Question

dSVDSfbf

Answer 1

@KingGeorge

Answer 2

Have you learned about different ways of writing complex numbers? For example, \(x+iy\), \(r(\cos(\theta)+i\sin(\theta))\), or \(re^{i\theta}\)?

Answer 3

I suppose this might be possible using Descarte's rule of signs. Have you learned about that?

Answer 4

yes i'm supposed to use descarte's rule

Answer 5

Let's use that then. The first thing we need to check, is if 0 is a root. since \(0^n-1=-1\neq0\), we can continue. Can you tell me how many positive roots \(x^n-1\) should have?

Answer 6

it should have 1?

Answer 7

Right. Since there is only a single sign-change, there should be exactly one positive root. Now we have to look at the negative roots.
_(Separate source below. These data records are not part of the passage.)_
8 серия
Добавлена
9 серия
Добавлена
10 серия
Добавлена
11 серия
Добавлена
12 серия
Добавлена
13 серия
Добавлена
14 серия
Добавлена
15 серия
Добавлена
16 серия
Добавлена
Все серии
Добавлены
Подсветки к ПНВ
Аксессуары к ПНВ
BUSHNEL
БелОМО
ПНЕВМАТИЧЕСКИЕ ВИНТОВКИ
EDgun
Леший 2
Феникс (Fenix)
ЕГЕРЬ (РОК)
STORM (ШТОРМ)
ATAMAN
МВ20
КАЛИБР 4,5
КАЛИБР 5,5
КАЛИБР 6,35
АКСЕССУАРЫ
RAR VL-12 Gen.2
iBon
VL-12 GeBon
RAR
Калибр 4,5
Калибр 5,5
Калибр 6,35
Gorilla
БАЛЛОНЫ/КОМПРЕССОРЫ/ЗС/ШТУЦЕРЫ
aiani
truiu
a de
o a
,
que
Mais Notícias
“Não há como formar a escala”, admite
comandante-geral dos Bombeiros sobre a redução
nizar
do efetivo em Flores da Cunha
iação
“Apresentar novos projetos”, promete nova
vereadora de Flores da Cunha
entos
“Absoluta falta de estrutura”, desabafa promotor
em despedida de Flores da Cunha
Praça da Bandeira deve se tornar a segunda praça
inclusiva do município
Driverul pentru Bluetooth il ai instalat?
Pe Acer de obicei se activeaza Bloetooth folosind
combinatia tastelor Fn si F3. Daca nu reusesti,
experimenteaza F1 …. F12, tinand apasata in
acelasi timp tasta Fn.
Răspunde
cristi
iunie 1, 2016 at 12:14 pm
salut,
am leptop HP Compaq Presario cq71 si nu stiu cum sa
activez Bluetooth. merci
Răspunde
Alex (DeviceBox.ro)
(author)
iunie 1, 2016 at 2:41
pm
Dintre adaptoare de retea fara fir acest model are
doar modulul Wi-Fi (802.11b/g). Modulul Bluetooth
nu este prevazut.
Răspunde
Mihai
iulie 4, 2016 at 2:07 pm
This is where we use the fact that \(n\) is even.

Answer 8

ooohhh ok. i get how it changes the number of the roots but why n-2 nonreal complex roots?

Answer 9

Well, when \(n\) is even, you get that there is also exactly one negative root. Thus, we have exactly one real positive root, and one real negative root. This leaves \(n-2\) roots left. They can't be real, so they must be non-real complex roots.

Answer 10

wow i feel kinda dumb right now. but when n is odd there are no negative roots so it would be n-1?

Answer 11

Correct.

Answer 12

And don't worry about feeling dumb. It happens to all of us at some point or another. And in situations like this, often the best way to learn how to do these problems is to see it done by someone else.